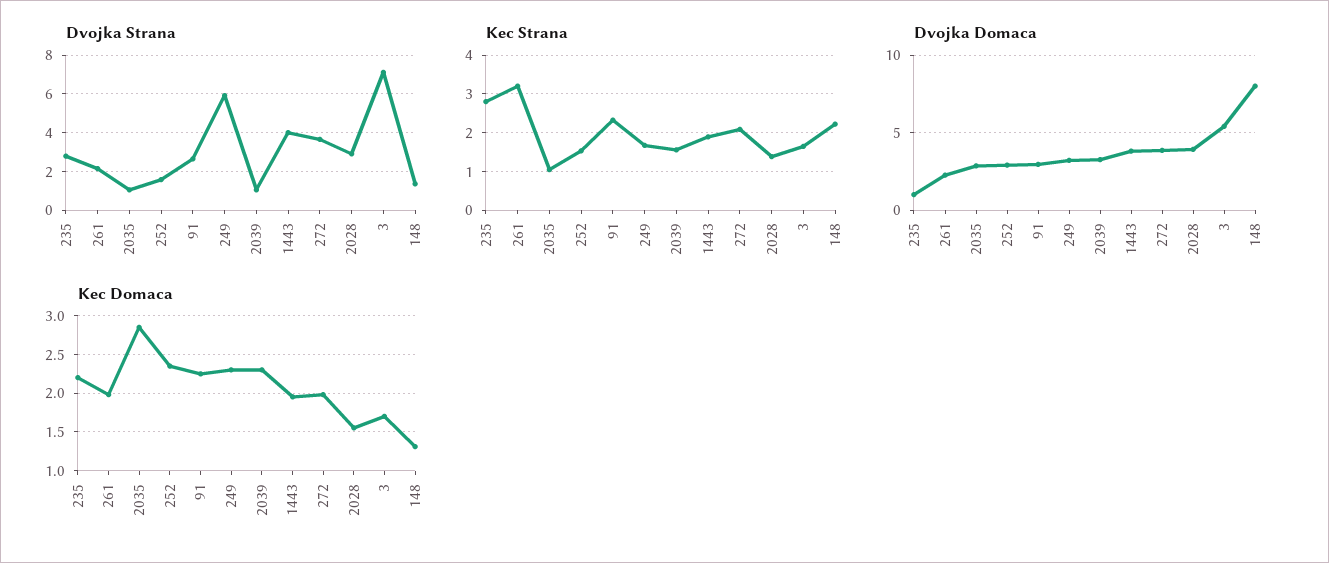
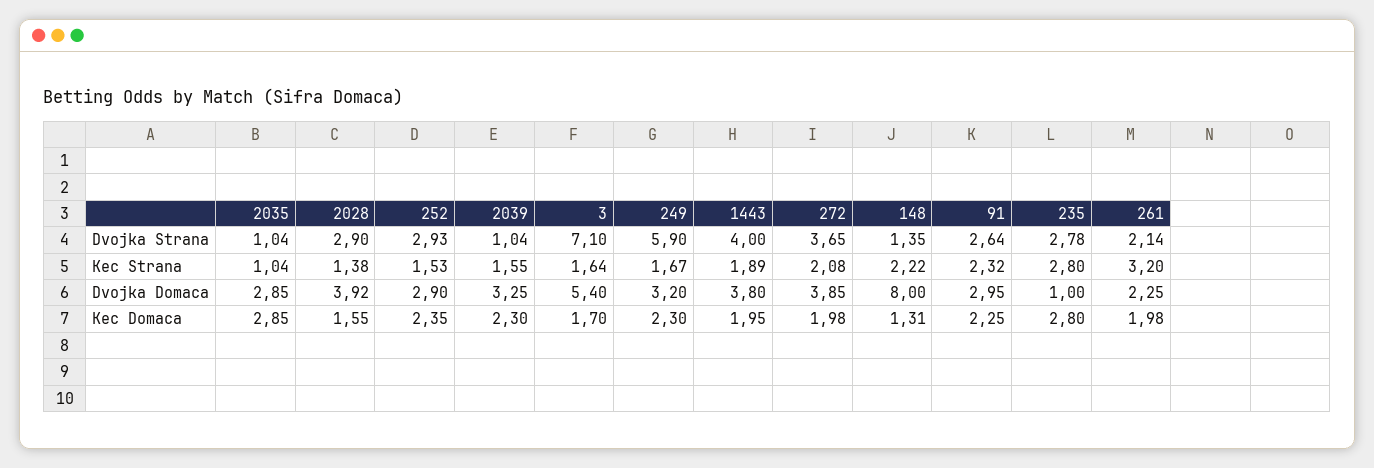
Dvojka Strana, 252: 1.5 -> 2.93
Kec Domaca, 235: 2.2 -> 2.8

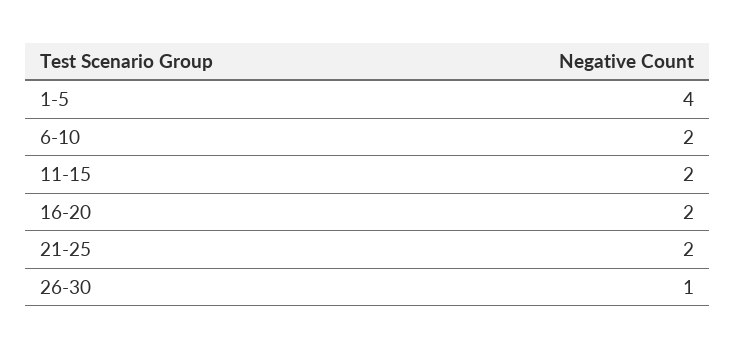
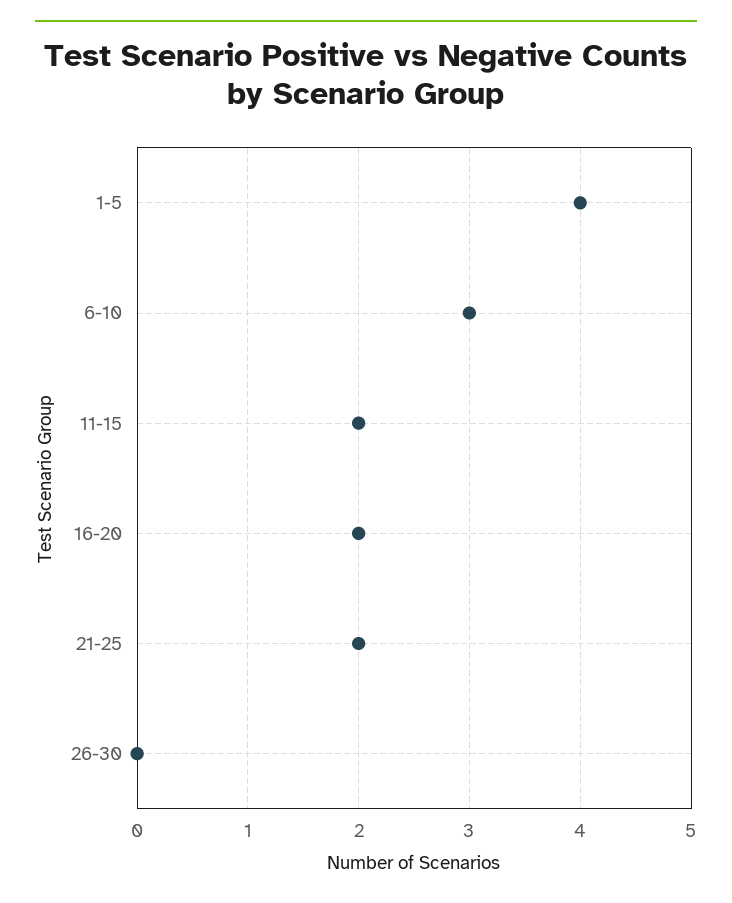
6-10: 2 -> 3
26-30: 1 -> 0

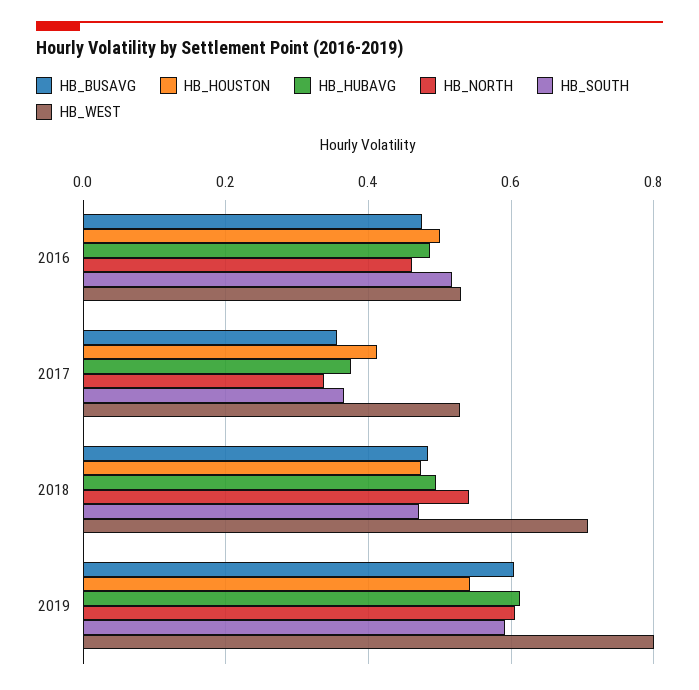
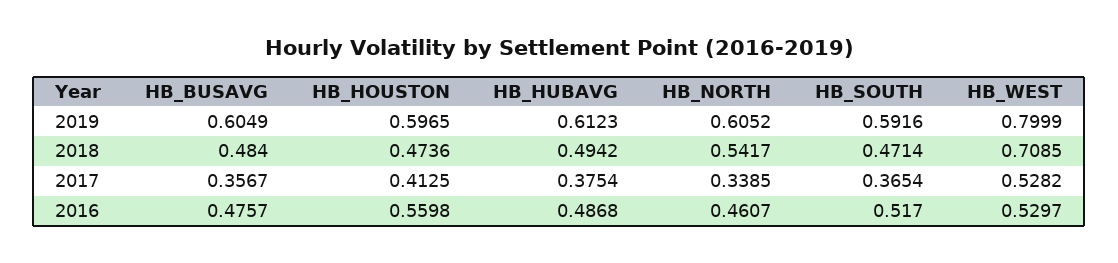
HB_HOUSTON, 2016: 0.5 -> 0.5598
HB_HOUSTON, 2019: 0.54 -> 0.5965

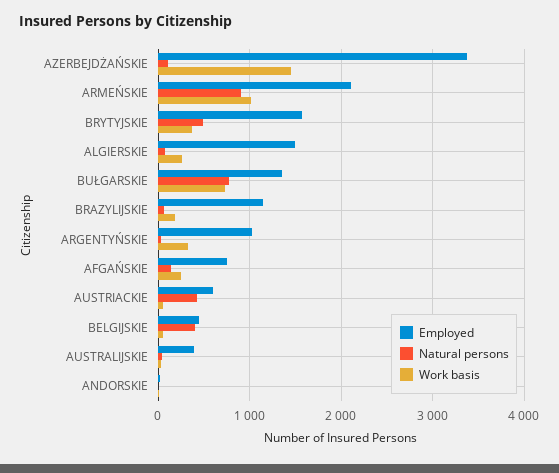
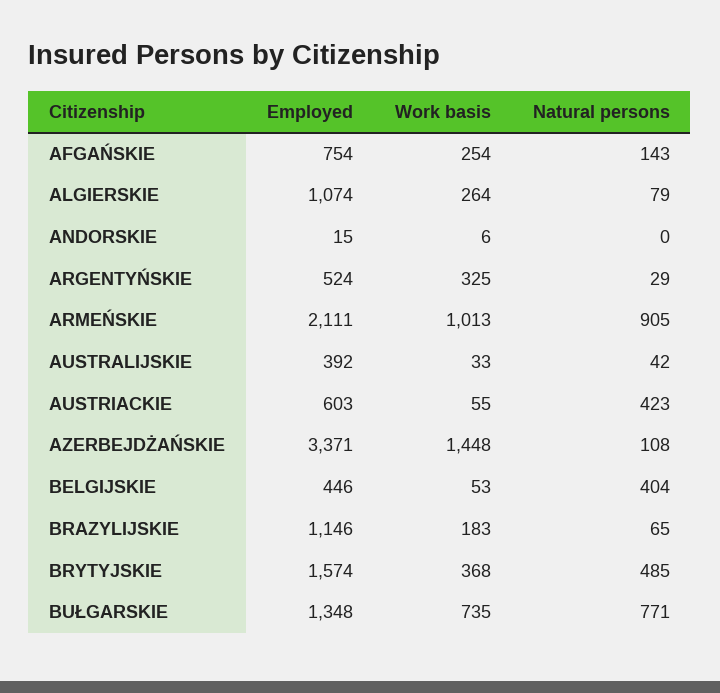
Employed, ALGIERSKIE: 1500 -> 1074
Employed, ARGENTYŃSKIE: 1000 -> 524

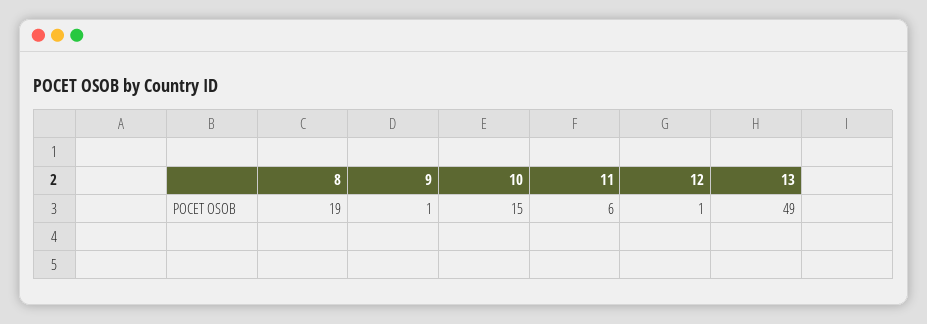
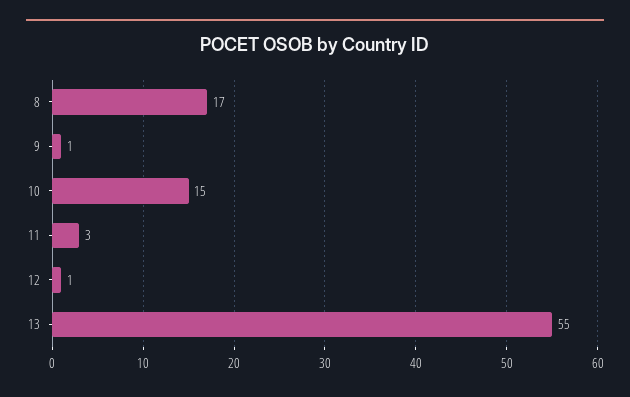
8: 19 -> 17
11: 6 -> 3
13: 49 -> 55

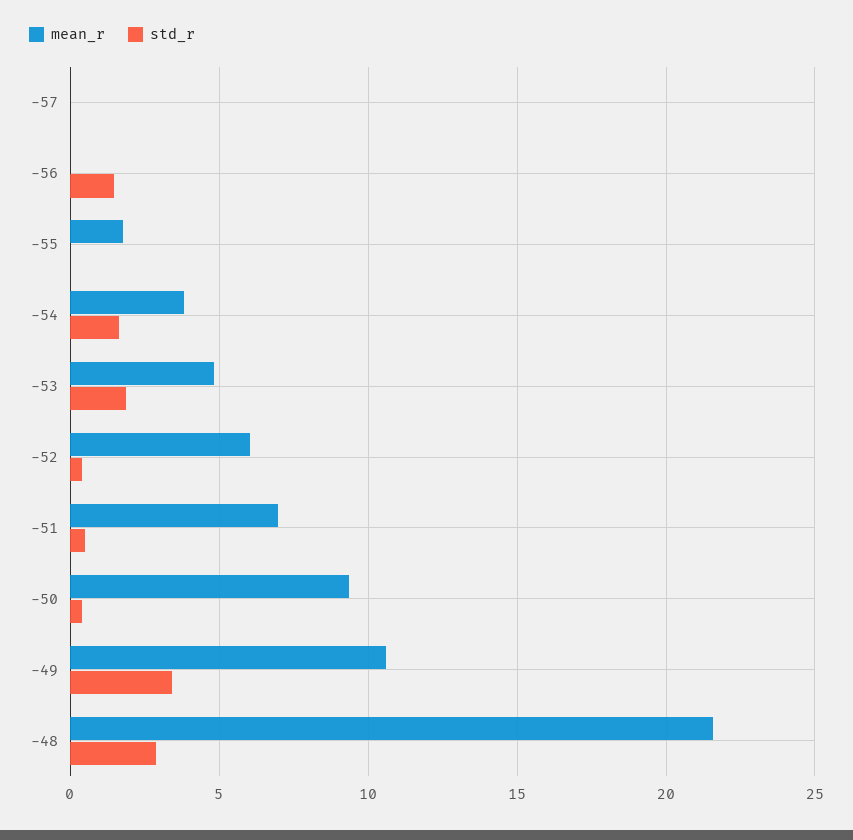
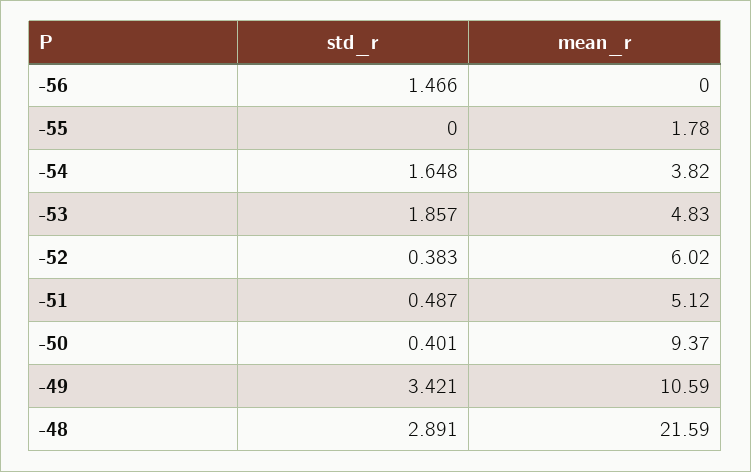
mean_r, -57: 0 -> none
std_r, -57: 0 -> none
mean_r, -51: 7 -> 5.12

Job item → Take each line of the material above that holds the string "Employed" and copy it.

Answer to this problem →
Employed, ALGIERSKIE: 1500 -> 1074
Employed, ARGENTYŃSKIE: 1000 -> 524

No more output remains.